[Source document]:
# how to untrain a western pleasure horse?



## countrylady (Jan 18, 2010)

Hey All,
just a question and would love to hear everyones thoughts on this.When a horse has been trained for western pleasure how hard is it to get them out of it ? does anyone know?anyone done it?Tips and advise please  my friend is wanting to use the horse for adult riding club,trail riding ect and she dosnt want to be loping around :lol:


----------



## White Foot (Jun 4, 2009)

You don't xD Try doing dressage with him, they are almost identical.


----------



## kmdstar (Nov 17, 2009)

People work EXTREMELY hard to train horses for western pleasure. To take a trained WP horse and want it to either go back to natural, big movements (assuming it had them before the training) is just not fair to the horse IMO. 

It would be so much easier to buy a different horse that hasn't been trained for WP than to retrain a WP horse.


----------



## countrylady (Jan 18, 2010)

yes she wants natural movements back.I know it takes alot of time to train them for it ect but she already bought the horse and is asking me for advise and i have no idear.


----------



## White Foot (Jun 4, 2009)

[Excerpted data]:
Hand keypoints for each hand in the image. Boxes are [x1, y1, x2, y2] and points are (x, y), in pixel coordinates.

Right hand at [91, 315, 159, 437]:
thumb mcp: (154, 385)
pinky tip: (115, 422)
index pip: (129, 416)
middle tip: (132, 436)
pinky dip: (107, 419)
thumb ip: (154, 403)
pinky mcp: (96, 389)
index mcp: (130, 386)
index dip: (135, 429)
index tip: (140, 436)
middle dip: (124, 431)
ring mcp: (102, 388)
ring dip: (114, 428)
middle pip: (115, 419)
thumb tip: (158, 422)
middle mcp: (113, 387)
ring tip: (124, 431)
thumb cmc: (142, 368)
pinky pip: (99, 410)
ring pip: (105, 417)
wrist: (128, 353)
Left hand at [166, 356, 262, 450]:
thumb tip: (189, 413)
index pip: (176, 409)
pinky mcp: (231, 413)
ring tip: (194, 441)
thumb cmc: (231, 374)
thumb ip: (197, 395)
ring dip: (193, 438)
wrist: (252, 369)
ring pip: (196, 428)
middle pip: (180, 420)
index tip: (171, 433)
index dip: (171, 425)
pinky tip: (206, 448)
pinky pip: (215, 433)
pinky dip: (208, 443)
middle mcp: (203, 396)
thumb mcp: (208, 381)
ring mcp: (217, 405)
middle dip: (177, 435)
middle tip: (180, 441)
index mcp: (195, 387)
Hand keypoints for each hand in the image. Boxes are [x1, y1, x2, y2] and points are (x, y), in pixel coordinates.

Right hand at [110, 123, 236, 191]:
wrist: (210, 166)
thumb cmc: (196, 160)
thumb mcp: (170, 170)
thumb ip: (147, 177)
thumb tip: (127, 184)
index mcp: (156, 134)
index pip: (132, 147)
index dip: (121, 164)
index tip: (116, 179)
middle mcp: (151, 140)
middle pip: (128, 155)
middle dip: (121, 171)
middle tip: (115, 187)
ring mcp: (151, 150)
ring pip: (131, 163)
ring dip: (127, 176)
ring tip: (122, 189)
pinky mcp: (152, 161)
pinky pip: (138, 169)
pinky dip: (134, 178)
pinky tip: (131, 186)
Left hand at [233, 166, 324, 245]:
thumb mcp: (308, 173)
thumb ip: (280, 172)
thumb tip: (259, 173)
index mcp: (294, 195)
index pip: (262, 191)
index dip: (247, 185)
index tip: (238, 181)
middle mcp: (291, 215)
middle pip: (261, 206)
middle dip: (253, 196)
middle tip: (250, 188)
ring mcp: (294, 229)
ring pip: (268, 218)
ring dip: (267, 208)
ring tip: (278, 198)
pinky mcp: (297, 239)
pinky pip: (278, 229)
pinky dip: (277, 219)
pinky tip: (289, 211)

[Exercise aim]:
In the thread about untraining a western pleasure horse, what does the friend want to use the horse for?

[Solution for this problem]:
Adult riding club and trail riding.